What the task requires ::
Copy out all lines from the entries below in which "bank" occurs.

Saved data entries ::
+ + +

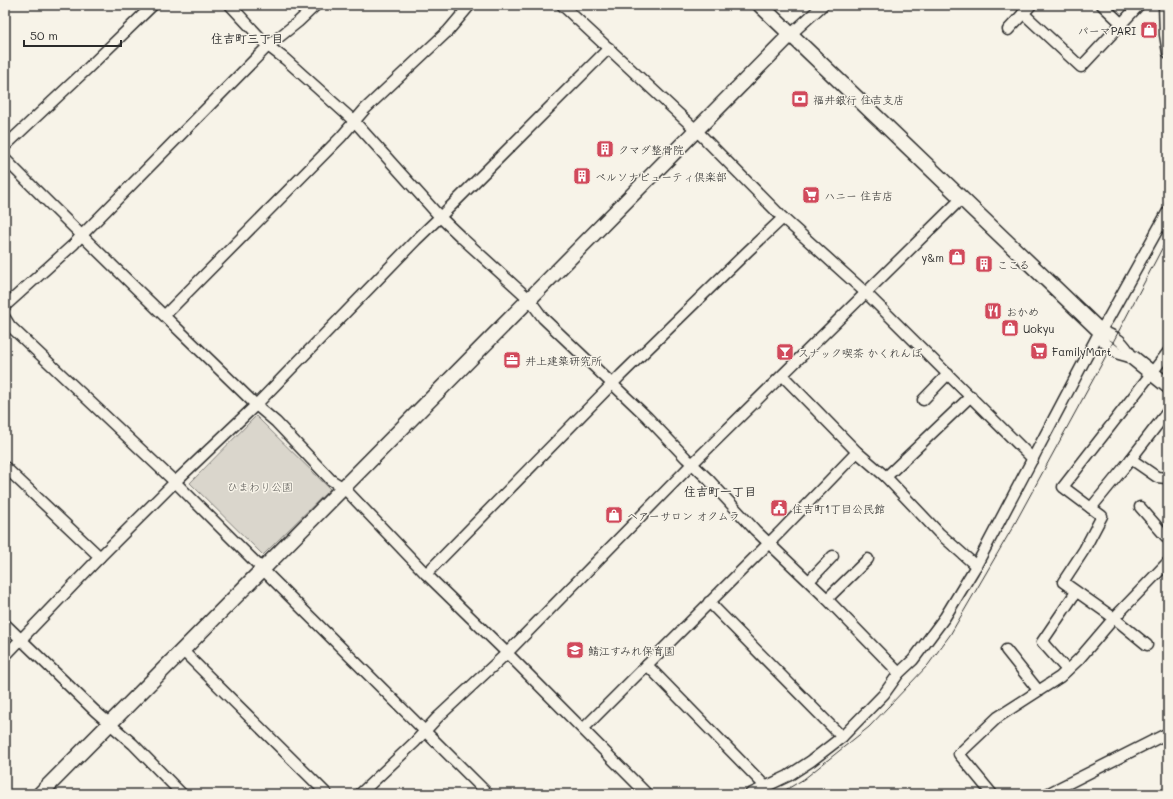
<svg xmlns="http://www.w3.org/2000/svg" width="1173" height="799" font-family="Mali,'Klee One',sans-serif">
<style>
.green{fill:#dad6cc;stroke:#82807c}
.lines{fill:none;stroke-linecap:round;stroke-linejoin:round}
.street-casing{stroke:#2b2b2b;stroke-width:13}
.secondary-casing{stroke:#2b2b2b;stroke-width:17}
.street{stroke:#f7f3e8;stroke-width:10}
.secondary{stroke:#f7f3e8;stroke-width:14}
.tram{stroke:#2b2b2b;stroke-width:1}
.labels{text-anchor:middle;dominant-baseline:central;stroke-width:3;stroke-linejoin:round;paint-order:stroke}
.poi-label{font-size:11px;fill:#2b2b2b;stroke:#f7f3e8;text-anchor:start}
.park-label{font-size:11px;fill:#575653;stroke:#f7f3e8}
.neighbourhood-label{font-size:12px;font-weight:bold;fill:#2b2b2b;stroke:#f7f3e8}
</style>
<rect width="100%" height="100%" fill="#f7f3e8"/>
<filter id="ink" filterUnits="userSpaceOnUse"><feTurbulence type="fractalNoise" baseFrequency=".025" numOctaves="2"/><feDisplacementMap in="SourceGraphic" scale="8" xChannelSelector="R" yChannelSelector="G"/><feConvolveMatrix kernelMatrix="1 2 1 2 8 2 1 2 1" color-interpolation-filters="sRGB"/></filter>
<g filter="url(#ink)">
<path class="green" d="M256,416L330,489L263,555L190,483Z"/>
<g class="lines">
<defs>
<g id="street">
<path d="M230,5L268,46L285,59L355,122L440,217L462,238L529,299L543,318L647,417L686,458L708,479L755,530L827,599L899,673"/>
<path d="M562,5L696,130L783,218L866,293L1033,459"/>
<path d="M1102,5L1122,24"/>
<path d="M1164,5L1165,35L1168,53"/>
<path d="M1023,13L1081,67L1139,5"/>
<path d="M1008,30L1031,5"/>
<path d="M790,35L823,5"/>
<path d="M5,146L86,70L153,5"/>
<path d="M5,159C87,242 172,323 256,405L276,422L331,480L344,488L426,574L507,653L647,794"/>
<path d="M5,306L74,244L81,236L268,46L298,22L316,5"/>
<path d="M165,315L341,137L365,109L448,31L470,5"/>
<path d="M5,318L10,326L175,482L488,794"/>
<path d="M1100,331L1104,342L1119,354L1133,358"/>
<path d="M1100,331C1117,335 1124,343 1133,358"/>
<path d="M783,376L857,452L886,477L939,533L976,566"/>
<path d="M923,400L948,374"/>
<path d="M1131,459L1157,477L1166,478L1168,480"/>
<path d="M5,467L100,557"/>
<path d="M886,477L971,396"/>
<path d="M1140,507L1168,539"/>
<path d="M1091,508L1063,487L1168,352"/>
<path d="M426,574L621,375L748,251L783,218"/>
<path d="M809,581L833,556"/>
<path d="M827,599L868,559"/>
<path d="M709,602L842,737"/>
<path d="M5,624L95,711L133,744L182,794"/>
<path d="M1147,645L1114,618L1063,582L1084,550L1102,516L1091,508L1131,459L1168,411"/>
<path d="M182,650L327,794"/>
<path d="M1006,650L1038,690"/>
<path d="M5,656L100,557L175,482L256,405L416,240L440,217L609,48"/>
<path d="M647,665L765,786"/>
<path d="M1067,670L1042,642L1076,592"/>
<path d="M583,729L781,531L857,452"/>
<path d="M360,794L415,742L437,718L507,653L692,464L961,199"/>
<path d="M750,794L788,776L811,761L842,737L884,694L899,673L913,660L945,617L976,566L1100,331L1108,319L1168,211"/>
<path d="M992,794L959,754L998,717L1060,677L1079,659L1114,618L1168,562"/>
<path d="M1047,794L1168,733"/>
</g>
<g id="secondary">
<path d="M760,5L1100,331"/>
<path d="M1133,358L1168,386"/>
<path d="M40,794C291,542 539,288 790,35"/>
</g>
</defs>
<use href="#street" class="street-casing"/>
<use href="#secondary" class="secondary-casing"/>
<use href="#street" class="street"/>
<use href="#secondary" class="secondary"/>
<path class="tram" d="M779,794L804,779L869,727L928,665L950,635L1014,525L1100,367L1168,237"/>
</g>
</g>
<defs>
<symbol id="shop-square" viewBox="-11 -11 22 22"><rect x="-9" y="-9" width="18" height="18" rx="4" fill="#d1495b" stroke="#f7f3e8"/><path d="M-5-2.5h2.3a2.7 3.5 0 0 1 5.4 0H5L5.5 6h-11ZM-1.5-2.5h3a1.5 2.3 0 0 0-3 0Z" fill="#fff"/></symbol>
<symbol id="bank-square" viewBox="-11 -11 22 22"><rect x="-9" y="-9" width="18" height="18" rx="4" fill="#d1495b" stroke="#f7f3e8"/><path d="M-6-4H6V4H-6ZM0-2.3a2.3 2.3 0 1 0 0 4.6a2.3 2.3 0 1 0 0-4.6Z" fill="#fff"/></symbol>
<symbol id="building-square" viewBox="-11 -11 22 22"><rect x="-9" y="-9" width="18" height="18" rx="4" fill="#d1495b" stroke="#f7f3e8"/><path d="M-4-6H4V6H1V3H-1V6H-4ZM-2.5-4.3h1.7v1.8h-1.7ZM.8-4.3h1.7v1.8H.8ZM-2.5-1h1.7V.8h-1.7ZM.8-1h1.7V.8H.8Z" fill="#fff"/></symbol>
<symbol id="supermarket-square" viewBox="-11 -11 22 22"><rect x="-9" y="-9" width="18" height="18" rx="4" fill="#d1495b" stroke="#f7f3e8"/><path d="M-6-5.5h2.5l.6 2H6L4.5 2H-2.5L-4.4-4H-6ZM-1.5 3.2a1.3 1.3 0 1 0 .1 0ZM3 3.2a1.3 1.3 0 1 0 .1 0Z" fill="#fff"/></symbol>
<symbol id="restaurant-square" viewBox="-11 -11 22 22"><rect x="-9" y="-9" width="18" height="18" rx="4" fill="#d1495b" stroke="#f7f3e8"/><path d="M-5-6h1v4h1v-4h1v4h1v-4h1v5L-1.5 .5V6h-2V.5L-5-1ZM5-6V6H3V1.5H1.5Q1.5-4 5-6Z" fill="#fff"/></symbol>
<symbol id="bar-square" viewBox="-11 -11 22 22"><rect x="-9" y="-9" width="18" height="18" rx="4" fill="#d1495b" stroke="#f7f3e8"/><path d="M-6-5H6L.8 .8V4.5H3.5V6h-7V4.5H-.8V.8Z" fill="#fff"/></symbol>
<symbol id="office-square" viewBox="-11 -11 22 22"><rect x="-9" y="-9" width="18" height="18" rx="4" fill="#d1495b" stroke="#f7f3e8"/><path d="M-6-3h4V-5.5h4V-3h4V5H-6ZM-1-4.5V-3h2v-1.5ZM-6 0V1H6V0Z" fill="#fff"/></symbol>
<symbol id="civic-square" viewBox="-11 -11 22 22"><rect x="-9" y="-9" width="18" height="18" rx="4" fill="#d1495b" stroke="#f7f3e8"/><path d="M-.6-6.5H3V-4.5H.6V-3L4-1V1h2V6H-6V1h2V-1L-.6-3ZM-1.2 2.5V6h2.4V2.5Z" fill="#fff"/></symbol>
<symbol id="school-square" viewBox="-11 -11 22 22"><rect x="-9" y="-9" width="18" height="18" rx="4" fill="#d1495b" stroke="#f7f3e8"/><path d="M0-5L7-2L0 1L-7-2ZM-4 1L0 2.5L4 1V4Q0 6-4 4Z" fill="#fff"/></symbol>
</defs>
<g fill-rule="evenodd">
<use href="#shop-square" x="1139" y="20" width="20" height="20"/>
<use href="#bank-square" x="790" y="89" width="20" height="20"/>
<use href="#building-square" x="595" y="139" width="20" height="20"/>
<use href="#building-square" x="572" y="166" width="20" height="20"/>
<use href="#supermarket-square" x="801" y="185" width="20" height="20"/>
<use href="#shop-square" x="947" y="247" width="20" height="20"/>
<use href="#building-square" x="974" y="254" width="20" height="20"/>
<use href="#restaurant-square" x="983" y="301" width="20" height="20"/>
<use href="#shop-square" x="1000" y="318" width="20" height="20"/>
<use href="#supermarket-square" x="1029" y="341" width="20" height="20"/>
<use href="#bar-square" x="775" y="342" width="20" height="20"/>
<use href="#office-square" x="502" y="350" width="20" height="20"/>
<use href="#civic-square" x="769" y="498" width="20" height="20"/>
<use href="#shop-square" x="604" y="505" width="20" height="20"/>
<use href="#school-square" x="565" y="640" width="20" height="20"/>
</g>
<g class="labels">
<g class="poi-label">
<text x="1136" y="30" text-anchor="end">パーマPARI</text>
<text x="813" y="99">福井銀行 住吉支店</text>
<text x="618" y="149">クマダ整骨院</text>
<text x="595" y="176">ペルソナビューティ倶楽部</text>
<text x="824" y="195">ハニー 住吉店</text>
<text x="944" y="257" text-anchor="end">y&amp;m</text>
<text x="997" y="264">ここる</text>
<text x="1006" y="311">おかめ</text>
<text x="1023" y="328">Uokyu</text>
<text x="1052" y="351">FamilyMart</text>
<text x="798" y="352">スナック喫茶 かくれんぼ</text>
<text x="525" y="360">井上建築研究所</text>
<text x="792" y="508">住吉町1丁目公民館</text>
<text x="627" y="515">ヘアーサロン オクムラ</text>
<text x="588" y="650">鯖江すみれ保育園</text>
</g>
<g class="park-label">
<text x="260" y="486">ひまわり公園</text>
</g>
<g class="neighbourhood-label">
<text x="247" y="38">住吉町三丁目</text>
<text x="720" y="491">住吉町一丁目</text>
</g>
</g>
<rect width="1173" height="799" fill="none" stroke="#f7f3e8" stroke-width="20"/>
<rect x="10" y="10" width="1153" height="779" fill="none" stroke="#2b2b2b" stroke-width="1.5" filter="url(#ink)"/>
<path d="M24 40v6h97v-6" fill="none" stroke="#2b2b2b" stroke-width="2"/>
<text x="30" y="40" font-size="12" fill="#2b2b2b" stroke="#f7f3e8" stroke-width="3" paint-order="stroke">50 m</text>
</svg>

+ + +

Answer to this exercise ::
<symbol id="bank-square" viewBox="-11 -11 22 22"><rect x="-9" y="-9" width="18" height="18" rx="4" fill="#d1495b" stroke="#f7f3e8"/><path d="M-6-4H6V4H-6ZM0-2.3a2.3 2.3 0 1 0 0 4.6a2.3 2.3 0 1 0 0-4.6Z" fill="#fff"/></symbol>
<use href="#bank-square" x="790" y="89" width="20" height="20"/>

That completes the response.